The resolution works asymmetrically:

# Works when querying public domain (primary NS)
$ ping host.public.example.org
PING host.public.example.org (10.0.0.50) 56(84) bytes of data.

# Fails when querying private domain (secondary NS)
$ ping host.private.example.org
ping: unknown host host.private.example.org

# But dig confirms the record exists
$ dig @10.0.0.30 host.private.example.org
;; ANSWER SECTION:
host.private.example.org. 3600 IN A 10.0.0.60

The issue stems from how NetworkManager (v0.8) manages resolv.conf:

  • By default, it implements a "strict-order" resolution policy
  • Timeout handling between nameservers is problematic (default 5s timeout per attempt)

(Dataset records)

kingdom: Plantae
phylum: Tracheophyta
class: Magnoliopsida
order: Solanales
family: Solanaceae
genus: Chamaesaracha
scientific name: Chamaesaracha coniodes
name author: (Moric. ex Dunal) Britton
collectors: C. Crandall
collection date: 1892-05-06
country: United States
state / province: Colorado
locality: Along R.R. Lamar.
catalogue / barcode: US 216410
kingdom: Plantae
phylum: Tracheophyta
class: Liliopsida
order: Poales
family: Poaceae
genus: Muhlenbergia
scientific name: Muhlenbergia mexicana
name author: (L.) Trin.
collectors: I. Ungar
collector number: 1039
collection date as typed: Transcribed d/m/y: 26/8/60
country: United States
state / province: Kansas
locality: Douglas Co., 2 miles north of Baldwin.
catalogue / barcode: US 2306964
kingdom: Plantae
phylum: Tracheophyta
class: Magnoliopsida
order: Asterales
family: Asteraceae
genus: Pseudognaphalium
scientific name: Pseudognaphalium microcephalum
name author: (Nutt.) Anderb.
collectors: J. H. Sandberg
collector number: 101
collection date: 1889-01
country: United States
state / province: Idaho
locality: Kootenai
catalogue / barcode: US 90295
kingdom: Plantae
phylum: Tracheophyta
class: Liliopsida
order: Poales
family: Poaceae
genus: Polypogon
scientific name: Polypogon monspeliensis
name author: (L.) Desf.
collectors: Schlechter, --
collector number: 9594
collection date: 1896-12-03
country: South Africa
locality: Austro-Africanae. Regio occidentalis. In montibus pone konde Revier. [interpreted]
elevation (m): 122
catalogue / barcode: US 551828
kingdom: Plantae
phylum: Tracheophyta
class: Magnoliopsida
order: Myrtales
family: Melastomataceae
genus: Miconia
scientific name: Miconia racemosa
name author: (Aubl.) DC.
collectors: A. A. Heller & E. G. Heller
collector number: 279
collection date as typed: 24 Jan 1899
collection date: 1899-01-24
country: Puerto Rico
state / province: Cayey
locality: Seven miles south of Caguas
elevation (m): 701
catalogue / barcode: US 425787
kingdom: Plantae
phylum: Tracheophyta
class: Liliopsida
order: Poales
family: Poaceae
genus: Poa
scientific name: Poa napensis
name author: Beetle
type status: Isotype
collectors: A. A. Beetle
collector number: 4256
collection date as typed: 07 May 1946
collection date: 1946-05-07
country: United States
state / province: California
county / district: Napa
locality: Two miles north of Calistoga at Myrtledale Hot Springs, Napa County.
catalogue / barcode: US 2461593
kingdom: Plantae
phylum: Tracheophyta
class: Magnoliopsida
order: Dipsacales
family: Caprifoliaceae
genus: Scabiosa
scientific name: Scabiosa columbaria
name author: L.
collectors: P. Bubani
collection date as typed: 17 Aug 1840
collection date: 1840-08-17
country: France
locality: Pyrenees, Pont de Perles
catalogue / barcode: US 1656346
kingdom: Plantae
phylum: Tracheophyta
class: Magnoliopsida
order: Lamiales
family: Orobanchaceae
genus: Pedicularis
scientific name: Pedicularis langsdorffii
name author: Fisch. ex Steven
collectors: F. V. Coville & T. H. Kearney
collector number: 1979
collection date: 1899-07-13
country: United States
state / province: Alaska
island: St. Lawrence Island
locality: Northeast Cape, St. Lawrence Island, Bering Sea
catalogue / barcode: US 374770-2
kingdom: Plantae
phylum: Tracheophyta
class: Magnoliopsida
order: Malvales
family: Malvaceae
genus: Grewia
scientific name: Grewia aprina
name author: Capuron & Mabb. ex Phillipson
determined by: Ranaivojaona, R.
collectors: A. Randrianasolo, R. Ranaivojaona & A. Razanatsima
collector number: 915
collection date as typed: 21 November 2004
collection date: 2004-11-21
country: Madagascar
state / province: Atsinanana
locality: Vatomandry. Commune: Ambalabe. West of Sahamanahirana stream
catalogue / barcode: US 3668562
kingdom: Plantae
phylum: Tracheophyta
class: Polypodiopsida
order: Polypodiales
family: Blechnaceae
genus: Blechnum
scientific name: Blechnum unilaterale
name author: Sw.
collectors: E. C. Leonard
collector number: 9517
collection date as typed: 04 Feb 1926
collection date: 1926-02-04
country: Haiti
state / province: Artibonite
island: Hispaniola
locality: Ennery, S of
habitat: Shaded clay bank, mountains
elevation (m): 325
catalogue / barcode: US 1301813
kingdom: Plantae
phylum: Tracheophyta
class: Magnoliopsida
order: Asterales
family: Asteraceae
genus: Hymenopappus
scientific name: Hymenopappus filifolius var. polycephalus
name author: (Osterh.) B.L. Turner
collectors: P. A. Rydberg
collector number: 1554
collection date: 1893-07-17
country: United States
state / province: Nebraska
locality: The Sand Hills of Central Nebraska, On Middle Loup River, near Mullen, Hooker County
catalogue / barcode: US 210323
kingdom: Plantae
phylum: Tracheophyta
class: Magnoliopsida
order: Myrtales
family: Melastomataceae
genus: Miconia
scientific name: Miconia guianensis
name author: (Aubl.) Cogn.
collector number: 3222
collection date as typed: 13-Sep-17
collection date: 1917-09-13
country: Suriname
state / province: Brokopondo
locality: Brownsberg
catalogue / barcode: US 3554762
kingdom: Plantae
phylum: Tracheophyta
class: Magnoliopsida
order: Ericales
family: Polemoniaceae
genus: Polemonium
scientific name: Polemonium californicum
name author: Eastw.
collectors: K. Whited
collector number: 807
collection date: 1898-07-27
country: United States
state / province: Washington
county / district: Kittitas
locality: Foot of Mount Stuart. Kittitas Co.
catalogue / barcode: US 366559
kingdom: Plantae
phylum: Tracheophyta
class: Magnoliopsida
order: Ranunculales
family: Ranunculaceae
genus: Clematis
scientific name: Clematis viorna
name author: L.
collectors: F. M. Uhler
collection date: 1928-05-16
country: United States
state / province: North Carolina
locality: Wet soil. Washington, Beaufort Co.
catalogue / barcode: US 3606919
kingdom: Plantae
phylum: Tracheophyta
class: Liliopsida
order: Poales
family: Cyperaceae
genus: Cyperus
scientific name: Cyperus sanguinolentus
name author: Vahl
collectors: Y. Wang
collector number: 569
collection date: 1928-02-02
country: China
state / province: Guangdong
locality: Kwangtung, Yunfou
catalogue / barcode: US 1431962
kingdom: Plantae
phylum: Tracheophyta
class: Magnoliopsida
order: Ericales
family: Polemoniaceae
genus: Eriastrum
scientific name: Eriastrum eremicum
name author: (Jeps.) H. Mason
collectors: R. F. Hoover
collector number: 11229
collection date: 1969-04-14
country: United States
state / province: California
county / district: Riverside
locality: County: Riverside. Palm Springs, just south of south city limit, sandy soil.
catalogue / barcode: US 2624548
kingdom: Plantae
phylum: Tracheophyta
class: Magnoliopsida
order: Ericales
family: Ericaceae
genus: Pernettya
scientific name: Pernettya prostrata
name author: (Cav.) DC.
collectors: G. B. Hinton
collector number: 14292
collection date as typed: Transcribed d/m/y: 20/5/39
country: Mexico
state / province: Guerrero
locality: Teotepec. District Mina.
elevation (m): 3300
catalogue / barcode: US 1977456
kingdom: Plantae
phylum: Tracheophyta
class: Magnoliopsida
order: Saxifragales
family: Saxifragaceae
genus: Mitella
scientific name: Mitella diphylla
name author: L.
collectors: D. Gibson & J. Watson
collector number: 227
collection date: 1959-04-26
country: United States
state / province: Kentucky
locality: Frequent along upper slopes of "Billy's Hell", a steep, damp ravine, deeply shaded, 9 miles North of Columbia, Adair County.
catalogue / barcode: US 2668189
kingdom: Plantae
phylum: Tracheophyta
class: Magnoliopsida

### Parts of the exercise:
**a.** Summarize the DNS excerpt in two sentences.
**b.** Answer these questions from the DNS excerpt:
(i) What IP address does the ping output give for host.public.example.org?
(ii) What IP address does dig return for host.private.example.org?
(iii) What is the default timeout per attempt between nameservers?
Rely only on the DNS excerpt and not on the listing.

### Responses by task:
**a.** A ping to a host in the public domain succeeds, but a ping to a host in the private domain fails as an unknown host, even though dig against 10.0.0.30 returns an A record for it. The cause given is the way NetworkManager v0.8 manages resolv.conf, with a default strict-order resolution policy and problematic timeout handling between nameservers.

**b.**
(i) 10.0.0.50
(ii) 10.0.0.60
(iii) 5 seconds